What you should do:
Without the images, print every line of the material below exactly as given.

Dataset records:
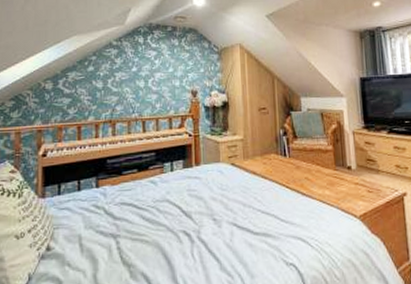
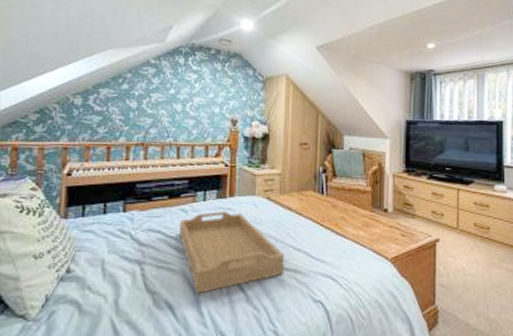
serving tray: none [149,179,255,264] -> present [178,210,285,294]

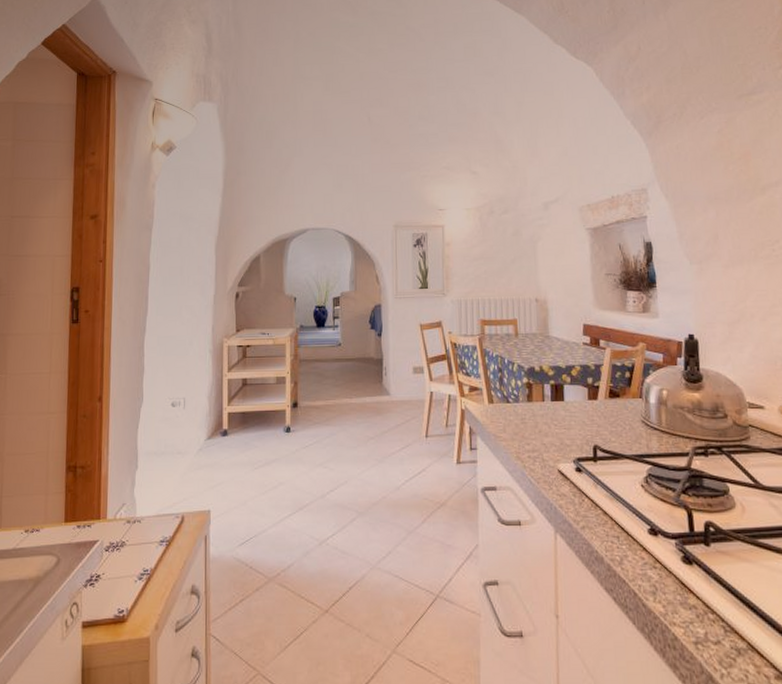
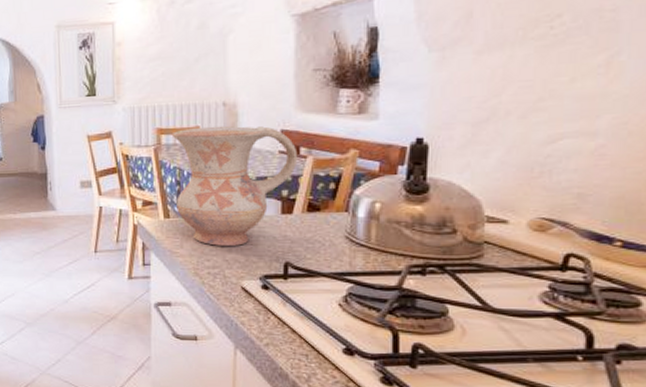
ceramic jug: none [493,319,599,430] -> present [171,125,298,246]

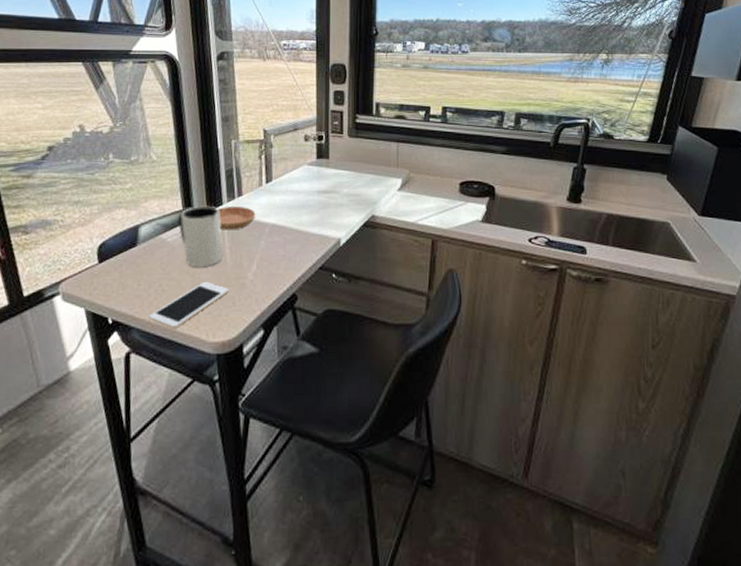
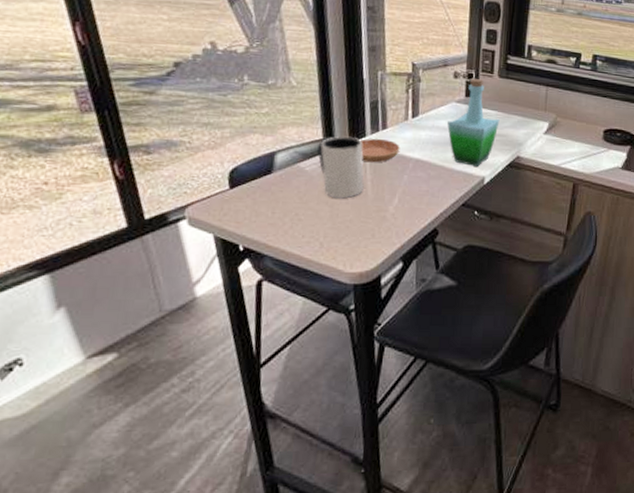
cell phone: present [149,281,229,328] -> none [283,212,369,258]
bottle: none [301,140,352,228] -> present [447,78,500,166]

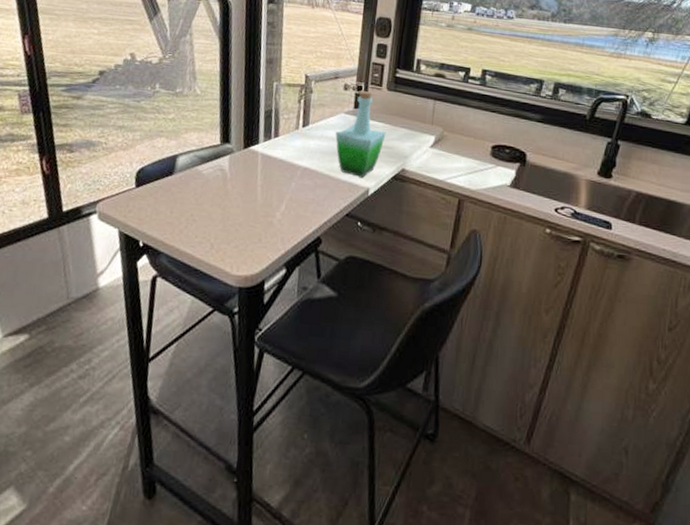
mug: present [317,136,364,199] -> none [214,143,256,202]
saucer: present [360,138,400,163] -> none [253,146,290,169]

Response:
serving tray: none [149,179,255,264] -> present [178,210,285,294]

ceramic jug: none [493,319,599,430] -> present [171,125,298,246]

cell phone: present [149,281,229,328] -> none [283,212,369,258]
bottle: none [301,140,352,228] -> present [447,78,500,166]

mug: present [317,136,364,199] -> none [214,143,256,202]
saucer: present [360,138,400,163] -> none [253,146,290,169]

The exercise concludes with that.